I asked Emma this question as well, but what is Richard and Abby's relationship? I mean, there is some sexual tension there.

Yeah, and I get drunk, and I say... Yeah, that isn't it. Dead end. It's beyond that. What is it? I don't think he knows. For me, it's that person who understands you better than you do. It's supposed to be wife. In Richard's case, he doesn't think it is; in the end, he hopes it can be again. He doesn't understand himself, and he needs someone to understand him. Strangely, without even knowing her, she does. Or she doesn't find his struggles crazy or nuts or abnormal or outrageous as others in his life do. So there's that kind of "It's OK, I know what you're going through" thing that this young girl is for him. It's a search. It's a quest.

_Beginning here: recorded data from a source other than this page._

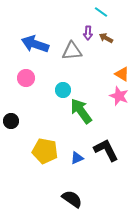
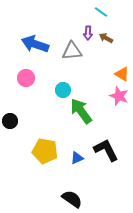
black circle: moved 1 px left
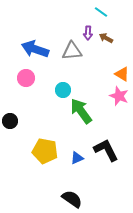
blue arrow: moved 5 px down
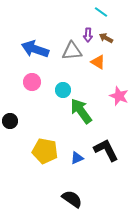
purple arrow: moved 2 px down
orange triangle: moved 24 px left, 12 px up
pink circle: moved 6 px right, 4 px down
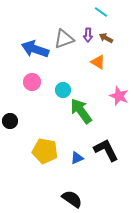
gray triangle: moved 8 px left, 12 px up; rotated 15 degrees counterclockwise
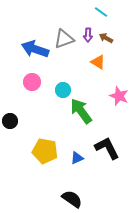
black L-shape: moved 1 px right, 2 px up
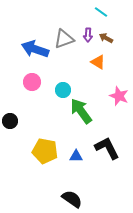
blue triangle: moved 1 px left, 2 px up; rotated 24 degrees clockwise
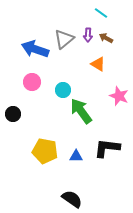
cyan line: moved 1 px down
gray triangle: rotated 20 degrees counterclockwise
orange triangle: moved 2 px down
black circle: moved 3 px right, 7 px up
black L-shape: rotated 56 degrees counterclockwise
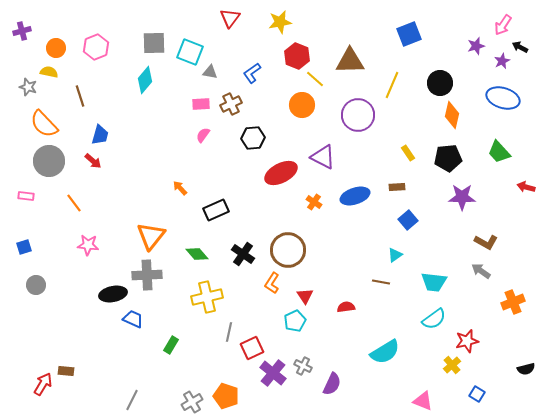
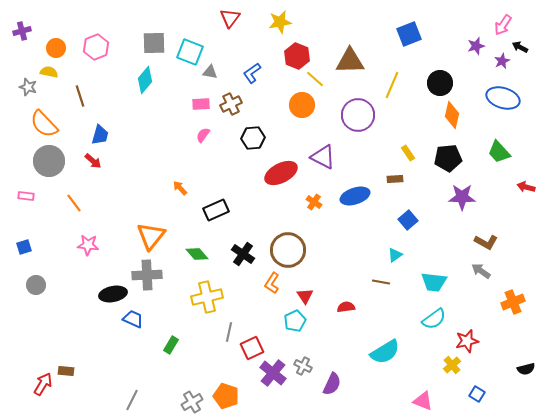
brown rectangle at (397, 187): moved 2 px left, 8 px up
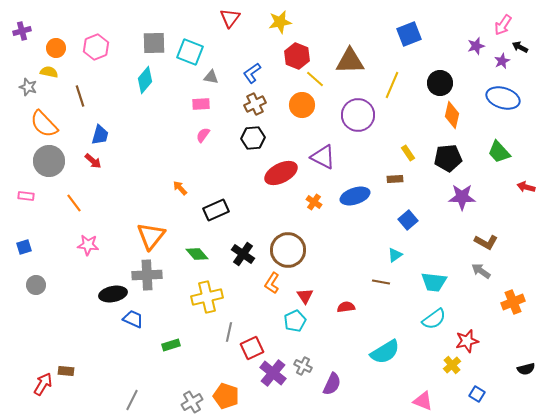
gray triangle at (210, 72): moved 1 px right, 5 px down
brown cross at (231, 104): moved 24 px right
green rectangle at (171, 345): rotated 42 degrees clockwise
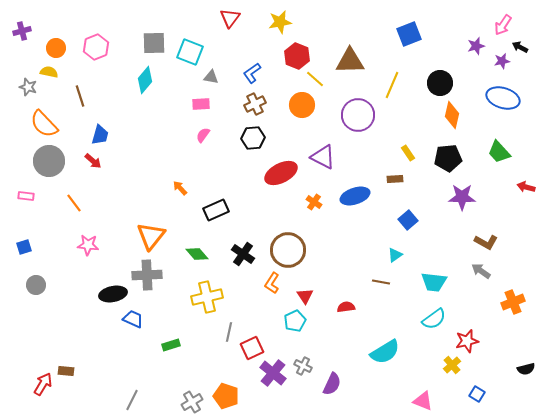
purple star at (502, 61): rotated 14 degrees clockwise
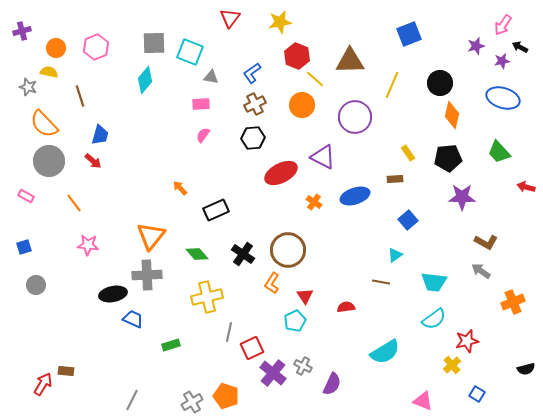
purple circle at (358, 115): moved 3 px left, 2 px down
pink rectangle at (26, 196): rotated 21 degrees clockwise
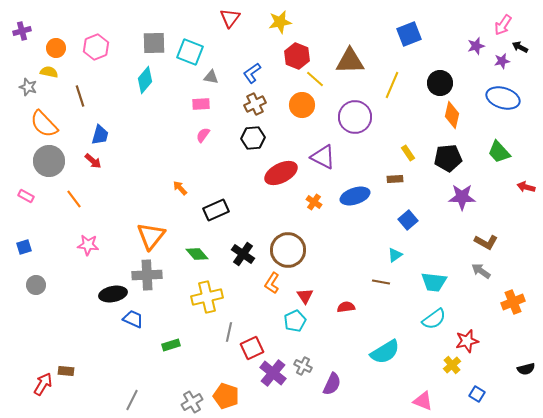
orange line at (74, 203): moved 4 px up
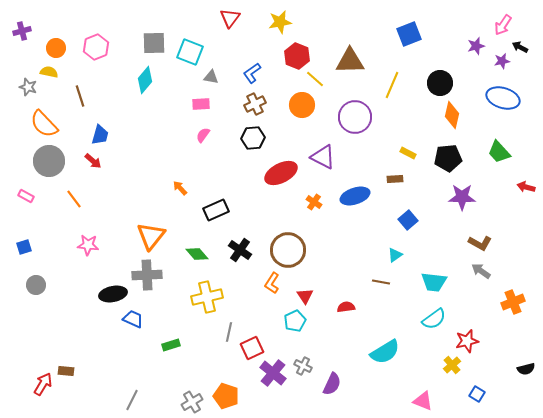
yellow rectangle at (408, 153): rotated 28 degrees counterclockwise
brown L-shape at (486, 242): moved 6 px left, 1 px down
black cross at (243, 254): moved 3 px left, 4 px up
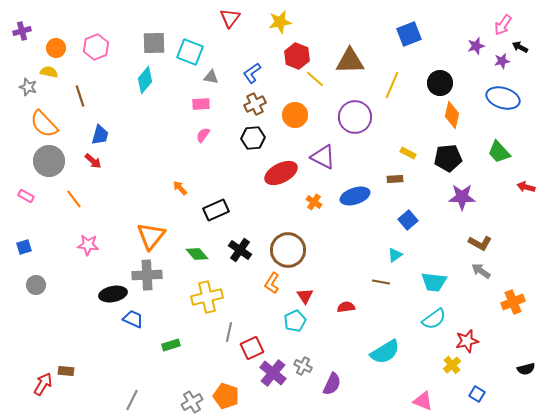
orange circle at (302, 105): moved 7 px left, 10 px down
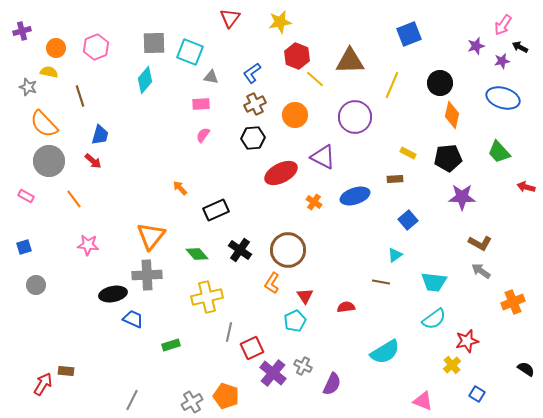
black semicircle at (526, 369): rotated 132 degrees counterclockwise
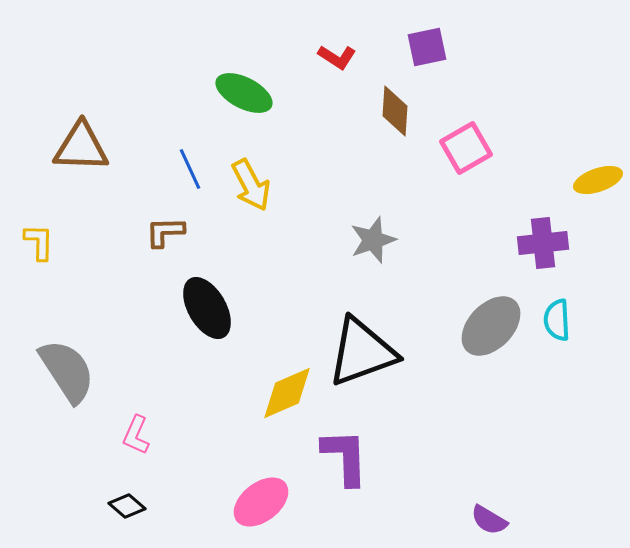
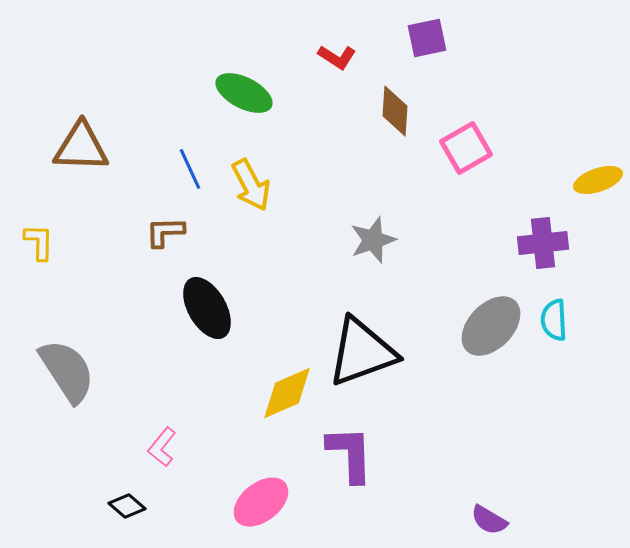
purple square: moved 9 px up
cyan semicircle: moved 3 px left
pink L-shape: moved 26 px right, 12 px down; rotated 15 degrees clockwise
purple L-shape: moved 5 px right, 3 px up
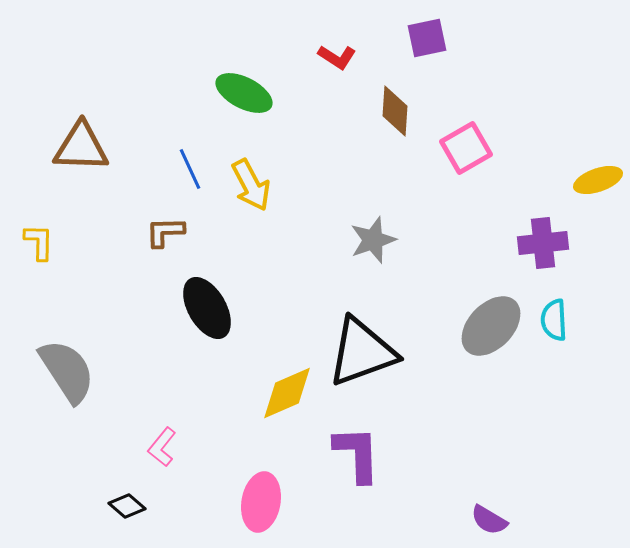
purple L-shape: moved 7 px right
pink ellipse: rotated 42 degrees counterclockwise
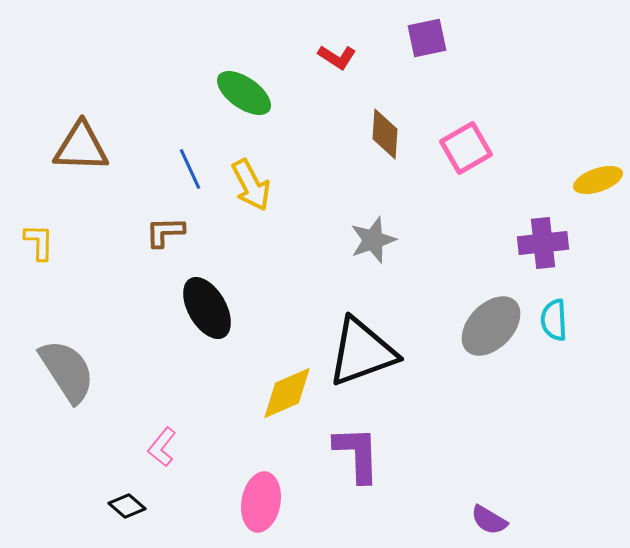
green ellipse: rotated 8 degrees clockwise
brown diamond: moved 10 px left, 23 px down
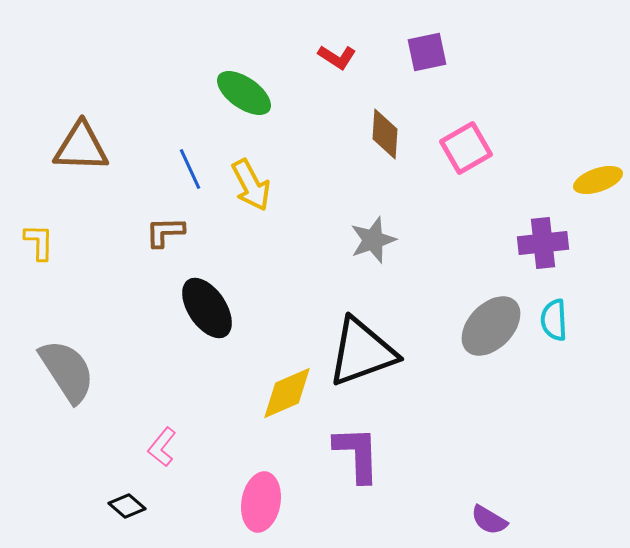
purple square: moved 14 px down
black ellipse: rotated 4 degrees counterclockwise
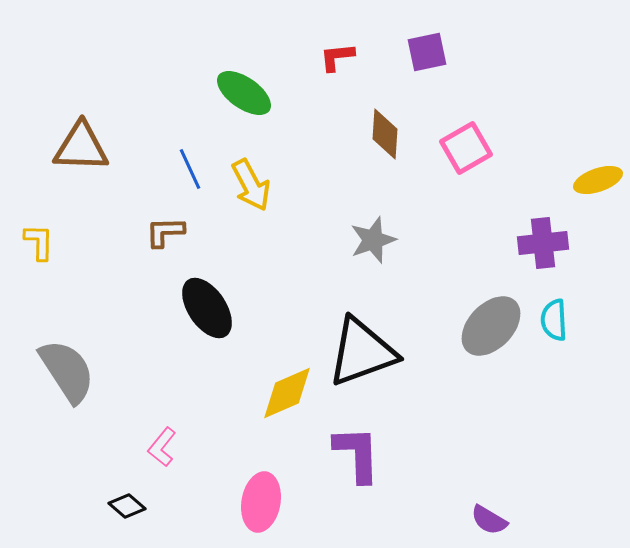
red L-shape: rotated 141 degrees clockwise
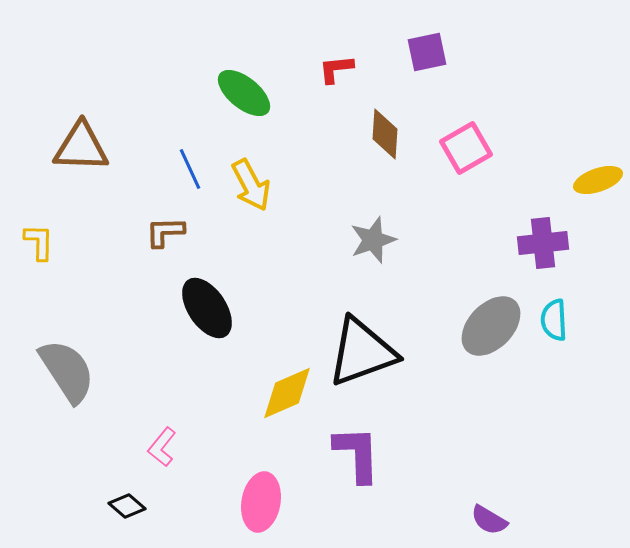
red L-shape: moved 1 px left, 12 px down
green ellipse: rotated 4 degrees clockwise
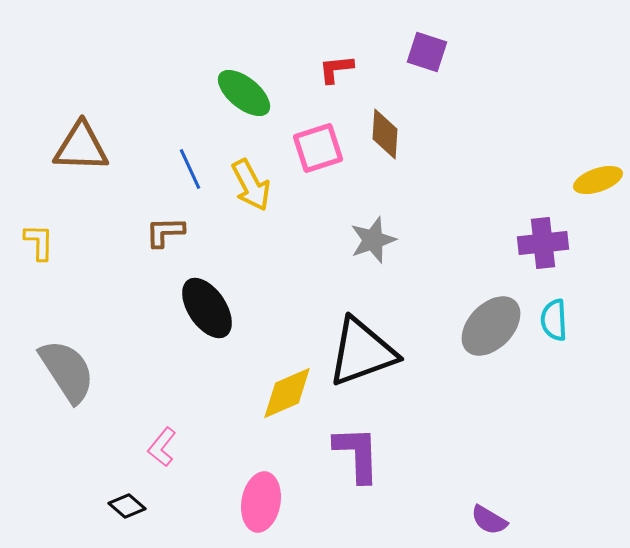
purple square: rotated 30 degrees clockwise
pink square: moved 148 px left; rotated 12 degrees clockwise
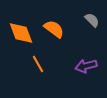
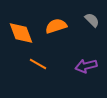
orange semicircle: moved 2 px right, 3 px up; rotated 55 degrees counterclockwise
orange line: rotated 30 degrees counterclockwise
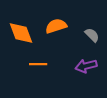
gray semicircle: moved 15 px down
orange line: rotated 30 degrees counterclockwise
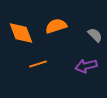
gray semicircle: moved 3 px right
orange line: rotated 18 degrees counterclockwise
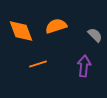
orange diamond: moved 2 px up
purple arrow: moved 2 px left; rotated 110 degrees clockwise
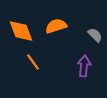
orange line: moved 5 px left, 2 px up; rotated 72 degrees clockwise
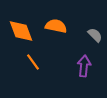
orange semicircle: rotated 30 degrees clockwise
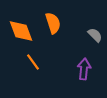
orange semicircle: moved 3 px left, 3 px up; rotated 60 degrees clockwise
purple arrow: moved 3 px down
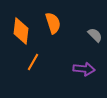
orange diamond: rotated 28 degrees clockwise
orange line: rotated 66 degrees clockwise
purple arrow: rotated 90 degrees clockwise
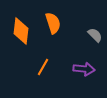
orange line: moved 10 px right, 5 px down
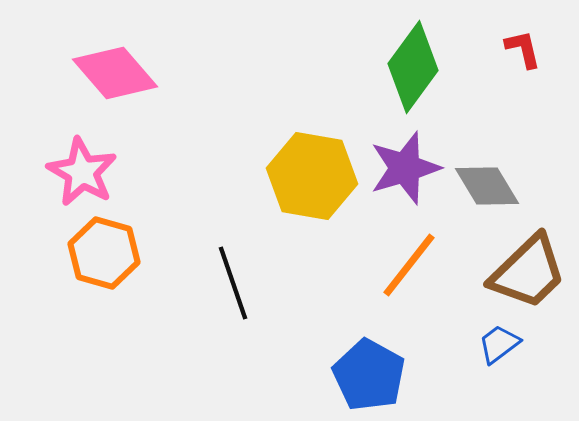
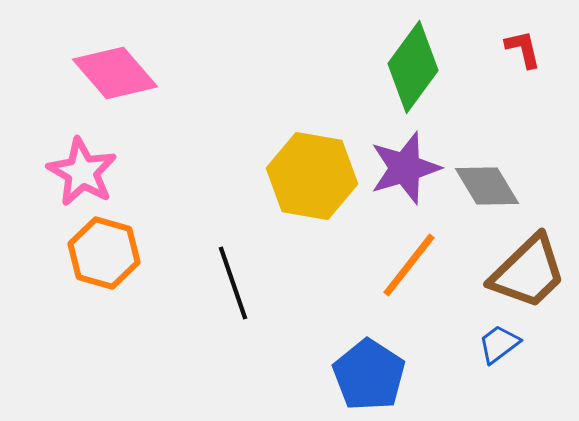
blue pentagon: rotated 4 degrees clockwise
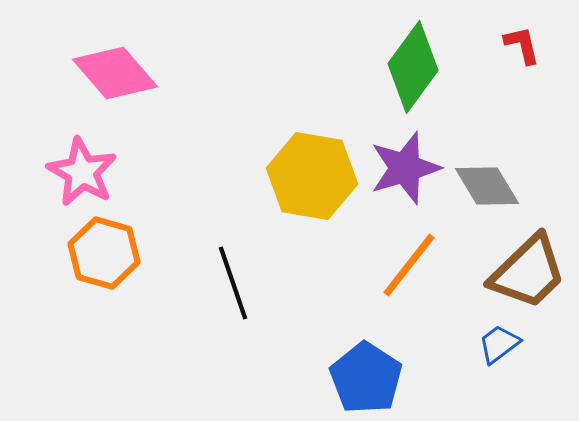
red L-shape: moved 1 px left, 4 px up
blue pentagon: moved 3 px left, 3 px down
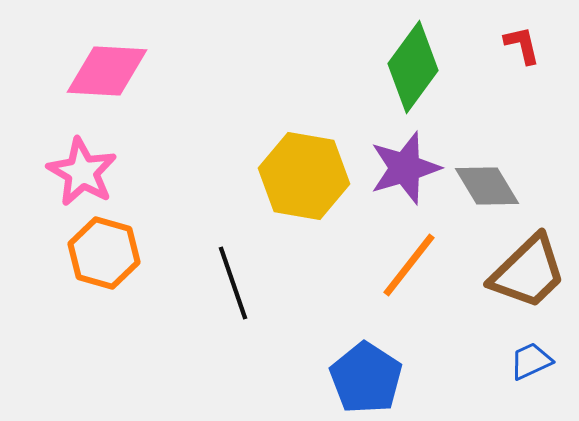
pink diamond: moved 8 px left, 2 px up; rotated 46 degrees counterclockwise
yellow hexagon: moved 8 px left
blue trapezoid: moved 32 px right, 17 px down; rotated 12 degrees clockwise
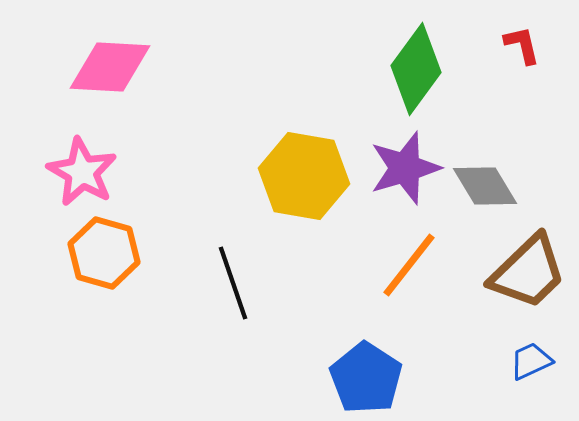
green diamond: moved 3 px right, 2 px down
pink diamond: moved 3 px right, 4 px up
gray diamond: moved 2 px left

As a writer yourself, from where do you draw inspiration?

I learned from observing some of the best I've gotten to work with. Woody, Jim Brooks, Gary Ross and Pleasantville, Lanford Wilson. They all have radar. They all are listening and taking mental notes all the time. If you've got the radar working, then you're open to anything, whether it's a comment -- Lanford is really good at this -- or just something that somebody says in a diner that he happens to overhear. Off it goes, and this becomes that, or this becomes the reason he said that. The argument that they're having in the corner, you start to imagine as a scene -- as two lives that you want to write about.

Another thing that triggers it is when you have a question about something. Or you're angry about something, pissed off about something, and you want to resolve that somehow. Or not.